Bir zamanlar Fethullah Gülen’e en yakın isimlerden biri olan Latif Erdoğan, bugünkü köşe yazısında cemaat yıllarında yaşadığı bir kaç anıyı yazdı. Erdoğan, cemaatin 2 kadını eşine göndererek kendisinden ayrılması için zorladıklarını belirtti.
Latif Erdoğan köşesinde, “Önceleri yuvanın kutsiyetinden, aile hayatının hayati değerinden bahsederdi. Sonrasında, iki sefil kadını, bir asil kadına gönderdi.
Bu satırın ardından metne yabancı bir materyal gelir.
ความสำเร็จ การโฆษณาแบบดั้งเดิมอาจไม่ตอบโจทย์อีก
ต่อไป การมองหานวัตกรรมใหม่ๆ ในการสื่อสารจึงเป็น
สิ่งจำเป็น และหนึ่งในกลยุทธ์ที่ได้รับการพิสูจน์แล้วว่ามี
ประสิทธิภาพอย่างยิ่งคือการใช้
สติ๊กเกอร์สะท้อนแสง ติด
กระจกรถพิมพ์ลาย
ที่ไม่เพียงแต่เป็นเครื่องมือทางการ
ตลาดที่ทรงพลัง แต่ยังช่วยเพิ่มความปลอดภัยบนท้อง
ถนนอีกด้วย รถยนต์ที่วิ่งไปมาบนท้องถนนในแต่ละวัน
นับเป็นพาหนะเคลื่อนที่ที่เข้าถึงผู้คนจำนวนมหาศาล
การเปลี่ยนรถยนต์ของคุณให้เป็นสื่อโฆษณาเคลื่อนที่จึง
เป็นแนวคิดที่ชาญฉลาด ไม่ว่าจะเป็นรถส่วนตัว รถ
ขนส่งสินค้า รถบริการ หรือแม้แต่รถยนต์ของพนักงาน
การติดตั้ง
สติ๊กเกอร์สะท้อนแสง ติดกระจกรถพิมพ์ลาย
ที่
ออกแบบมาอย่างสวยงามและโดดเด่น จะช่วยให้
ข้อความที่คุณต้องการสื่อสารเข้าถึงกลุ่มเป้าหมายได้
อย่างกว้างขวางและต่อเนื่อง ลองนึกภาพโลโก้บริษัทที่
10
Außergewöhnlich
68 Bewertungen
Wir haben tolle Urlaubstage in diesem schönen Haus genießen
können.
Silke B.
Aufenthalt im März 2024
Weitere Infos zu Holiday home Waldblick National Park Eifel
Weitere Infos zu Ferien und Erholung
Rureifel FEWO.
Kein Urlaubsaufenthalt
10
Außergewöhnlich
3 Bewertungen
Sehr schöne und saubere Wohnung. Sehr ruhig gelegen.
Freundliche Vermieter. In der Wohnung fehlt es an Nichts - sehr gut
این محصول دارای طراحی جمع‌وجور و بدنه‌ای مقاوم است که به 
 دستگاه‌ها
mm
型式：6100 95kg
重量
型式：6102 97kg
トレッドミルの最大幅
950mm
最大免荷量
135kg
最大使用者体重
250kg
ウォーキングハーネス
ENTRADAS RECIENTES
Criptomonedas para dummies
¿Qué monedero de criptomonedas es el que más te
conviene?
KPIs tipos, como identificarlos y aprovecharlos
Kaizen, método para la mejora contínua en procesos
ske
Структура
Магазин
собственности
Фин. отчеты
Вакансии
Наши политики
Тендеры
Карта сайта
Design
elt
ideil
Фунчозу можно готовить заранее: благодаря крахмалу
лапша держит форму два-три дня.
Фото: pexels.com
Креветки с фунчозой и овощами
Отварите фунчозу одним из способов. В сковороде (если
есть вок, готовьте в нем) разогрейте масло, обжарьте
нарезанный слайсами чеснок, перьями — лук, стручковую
Kocası davaya ihanet ettiği için, artık ondan boşanması gerektiğini, eğer denileni yaparsa, hem kendisinin hem de çocuklarının kurtulacağını; kendisinin ölünceye kadar maaşa bağlanacağını, çocuklarına bol miktarda burs verileceğini söylettirdi. Böyle yapıp kurtulanlardan örnekler verdirdi. Aksi durumda, yakında kocasının başına gelecek musibetlere ortak olunacağı tehditleriyle asil kadını korkutturmak istedi. Asil kadın bütün bu teklif ve tehditleri, bir saniye dahi duraksamadan yüzlerine çaldı. Onlar düşünmek için kendisine fırsat verdiklerini, kararında acele etmemesi gerektiğini söyleyerek çekip gittiler. Bir hafta sonra, yolda asil kadına bir daha göründüler. Asil kadın yüzlerine bile bakmadan yanlarından geçip gitti. Üçüncüde görünme rolünü bir daha denediler. Lakin asil kadını kararında granit gibi sağlam buldular. İki sefil kadın bir daha da görünmediler. Yuvasını dağıtmak isteyen sefiller, asil kadının çelik iradesi karşında bozguna uğradılar, yenik düştüler. Evet, bu vaka aynen olmuştur. Çünkü o asil kadın Nimet Erdoğan’dır, benim saygıdeğer hanımım, benim ebedi eşimdir.” diye yazdı.
‘İÇTİHAT YAPILMALI’
Latif Erdoğan ayrıca köşe yazısında, Fethullah Gülen’in dinde reformist olduğunu ve içtihata karşı gelenleri de sert dilde eleştirdiğini belirtti. Erdoğan yazısında, “Bizim talebelik yıllarımızda, İlahiyat camiasının en önemli konusu içtihat meselesiydi. İçtihat yapılabilir, diyenler reformist kabul edilir, karşı görüşte olanlar tarafından acımasızca tenkit edilirdi. Bu tenkitlerden oldukça fazla pay alanlardan birisi de kuşkusuz Hayrettin Karaman’dı. Tenkitçilerin başında da ders halkasına oturduğumuz hocamız geliyordu. Bir gün dedi ki: ‘Aslında içtihat yapılmalı; fakat yapılana içtihat denilmemeli..'” dedi.